» **WHAT IS BEING ASKED**
Return each line of the material below that contains the word "Round".

Dataset entries:
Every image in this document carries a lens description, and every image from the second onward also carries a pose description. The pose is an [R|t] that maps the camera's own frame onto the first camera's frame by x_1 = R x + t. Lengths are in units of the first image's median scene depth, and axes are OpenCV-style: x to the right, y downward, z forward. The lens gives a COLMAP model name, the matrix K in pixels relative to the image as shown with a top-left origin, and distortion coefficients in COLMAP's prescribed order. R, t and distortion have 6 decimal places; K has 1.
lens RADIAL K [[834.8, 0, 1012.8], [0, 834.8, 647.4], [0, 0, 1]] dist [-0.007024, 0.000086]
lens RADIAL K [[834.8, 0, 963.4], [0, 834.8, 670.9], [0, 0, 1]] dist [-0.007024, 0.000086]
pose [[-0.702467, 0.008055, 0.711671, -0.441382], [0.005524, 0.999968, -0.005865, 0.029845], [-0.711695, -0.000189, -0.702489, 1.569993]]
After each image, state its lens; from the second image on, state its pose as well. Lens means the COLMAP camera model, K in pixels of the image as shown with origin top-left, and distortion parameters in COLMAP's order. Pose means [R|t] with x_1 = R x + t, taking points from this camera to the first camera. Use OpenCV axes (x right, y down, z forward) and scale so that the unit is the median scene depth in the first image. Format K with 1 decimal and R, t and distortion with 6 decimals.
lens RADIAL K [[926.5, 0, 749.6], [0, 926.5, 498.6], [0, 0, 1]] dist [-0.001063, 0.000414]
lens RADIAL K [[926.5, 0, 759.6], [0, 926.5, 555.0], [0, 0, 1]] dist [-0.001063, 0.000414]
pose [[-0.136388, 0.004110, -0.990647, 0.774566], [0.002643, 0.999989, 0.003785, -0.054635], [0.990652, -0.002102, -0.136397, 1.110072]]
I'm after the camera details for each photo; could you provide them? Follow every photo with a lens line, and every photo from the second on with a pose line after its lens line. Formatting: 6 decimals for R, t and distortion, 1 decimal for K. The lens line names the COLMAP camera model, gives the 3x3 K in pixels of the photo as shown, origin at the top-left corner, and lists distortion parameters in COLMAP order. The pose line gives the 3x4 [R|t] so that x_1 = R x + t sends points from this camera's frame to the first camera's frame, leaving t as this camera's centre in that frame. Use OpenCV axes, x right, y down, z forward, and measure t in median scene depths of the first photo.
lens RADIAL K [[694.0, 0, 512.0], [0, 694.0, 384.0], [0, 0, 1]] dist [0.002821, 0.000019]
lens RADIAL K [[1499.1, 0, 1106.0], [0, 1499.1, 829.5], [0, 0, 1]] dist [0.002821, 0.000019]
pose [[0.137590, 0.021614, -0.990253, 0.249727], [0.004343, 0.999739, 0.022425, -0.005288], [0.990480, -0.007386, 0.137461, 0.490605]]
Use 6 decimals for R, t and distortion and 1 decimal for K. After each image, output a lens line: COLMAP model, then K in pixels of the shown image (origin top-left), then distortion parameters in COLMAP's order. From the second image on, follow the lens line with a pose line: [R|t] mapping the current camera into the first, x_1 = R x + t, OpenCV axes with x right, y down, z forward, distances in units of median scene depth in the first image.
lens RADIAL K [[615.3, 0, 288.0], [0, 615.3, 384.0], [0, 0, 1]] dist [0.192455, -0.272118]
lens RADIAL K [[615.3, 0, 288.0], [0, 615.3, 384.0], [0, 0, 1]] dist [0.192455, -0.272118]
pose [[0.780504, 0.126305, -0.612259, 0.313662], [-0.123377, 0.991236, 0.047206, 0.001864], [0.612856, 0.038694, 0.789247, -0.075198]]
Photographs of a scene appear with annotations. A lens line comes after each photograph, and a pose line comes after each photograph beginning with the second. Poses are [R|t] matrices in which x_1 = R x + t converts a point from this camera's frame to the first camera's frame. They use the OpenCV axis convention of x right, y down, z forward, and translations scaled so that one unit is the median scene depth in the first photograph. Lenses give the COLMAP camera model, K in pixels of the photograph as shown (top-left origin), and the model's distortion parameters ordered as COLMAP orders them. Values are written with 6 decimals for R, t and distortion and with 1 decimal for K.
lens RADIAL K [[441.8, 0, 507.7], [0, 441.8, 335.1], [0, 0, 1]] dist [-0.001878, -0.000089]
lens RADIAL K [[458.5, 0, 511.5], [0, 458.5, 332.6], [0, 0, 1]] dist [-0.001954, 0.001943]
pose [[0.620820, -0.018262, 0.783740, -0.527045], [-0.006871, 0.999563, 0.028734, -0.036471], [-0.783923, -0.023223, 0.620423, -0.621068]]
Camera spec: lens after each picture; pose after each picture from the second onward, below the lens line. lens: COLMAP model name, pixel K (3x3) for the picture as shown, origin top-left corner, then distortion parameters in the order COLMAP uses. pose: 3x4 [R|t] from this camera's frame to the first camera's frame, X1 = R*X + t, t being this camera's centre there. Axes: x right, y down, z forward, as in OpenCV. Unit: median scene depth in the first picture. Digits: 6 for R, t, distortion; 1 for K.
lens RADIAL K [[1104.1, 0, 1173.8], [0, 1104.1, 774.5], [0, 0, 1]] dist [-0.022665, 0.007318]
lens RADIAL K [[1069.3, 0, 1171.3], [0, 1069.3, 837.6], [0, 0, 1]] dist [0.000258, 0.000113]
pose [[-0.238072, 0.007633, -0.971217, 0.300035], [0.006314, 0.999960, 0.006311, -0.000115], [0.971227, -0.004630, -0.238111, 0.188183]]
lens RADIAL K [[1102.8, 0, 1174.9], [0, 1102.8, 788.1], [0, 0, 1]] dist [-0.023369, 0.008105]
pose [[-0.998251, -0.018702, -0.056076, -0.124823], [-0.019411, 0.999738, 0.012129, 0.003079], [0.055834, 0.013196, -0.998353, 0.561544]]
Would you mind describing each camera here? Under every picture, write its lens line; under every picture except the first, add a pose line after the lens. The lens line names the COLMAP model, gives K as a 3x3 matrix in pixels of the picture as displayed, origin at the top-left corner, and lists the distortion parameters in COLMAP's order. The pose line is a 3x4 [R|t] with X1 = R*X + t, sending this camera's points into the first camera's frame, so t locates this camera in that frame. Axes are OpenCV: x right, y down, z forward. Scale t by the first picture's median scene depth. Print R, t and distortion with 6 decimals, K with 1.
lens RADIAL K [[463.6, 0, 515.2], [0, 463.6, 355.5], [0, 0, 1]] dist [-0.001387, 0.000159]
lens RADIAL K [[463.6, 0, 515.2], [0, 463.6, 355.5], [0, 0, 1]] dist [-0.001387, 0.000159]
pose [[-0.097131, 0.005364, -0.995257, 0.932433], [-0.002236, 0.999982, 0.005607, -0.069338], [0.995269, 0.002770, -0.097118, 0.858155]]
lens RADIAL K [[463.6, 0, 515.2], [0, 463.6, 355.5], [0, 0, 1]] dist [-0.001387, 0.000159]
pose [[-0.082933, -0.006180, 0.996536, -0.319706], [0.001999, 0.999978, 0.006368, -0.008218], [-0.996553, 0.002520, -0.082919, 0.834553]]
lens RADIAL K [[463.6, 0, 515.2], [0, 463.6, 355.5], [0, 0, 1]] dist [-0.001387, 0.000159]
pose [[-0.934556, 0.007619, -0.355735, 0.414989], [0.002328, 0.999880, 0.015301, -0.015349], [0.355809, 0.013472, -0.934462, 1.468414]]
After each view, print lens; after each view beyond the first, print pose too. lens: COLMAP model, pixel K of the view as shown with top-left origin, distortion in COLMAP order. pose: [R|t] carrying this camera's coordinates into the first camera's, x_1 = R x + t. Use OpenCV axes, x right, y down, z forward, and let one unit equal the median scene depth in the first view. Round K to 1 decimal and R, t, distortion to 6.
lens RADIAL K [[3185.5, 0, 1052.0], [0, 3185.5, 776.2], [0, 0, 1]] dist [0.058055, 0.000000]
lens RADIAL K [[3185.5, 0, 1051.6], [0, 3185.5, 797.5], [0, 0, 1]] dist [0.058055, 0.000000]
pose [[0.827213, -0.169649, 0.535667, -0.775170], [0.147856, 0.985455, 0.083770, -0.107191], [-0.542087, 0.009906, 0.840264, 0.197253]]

» **ANSWER SECTION**
After each view, print lens; after each view beyond the first, print pose too. lens: COLMAP model, pixel K of the view as shown with top-left origin, distortion in COLMAP order. pose: [R|t] carrying this camera's coordinates into the first camera's, x_1 = R x + t. Use OpenCV axes, x right, y down, z forward, and let one unit equal the median scene depth in the first view. Round K to 1 decimal and R, t, distortion to 6.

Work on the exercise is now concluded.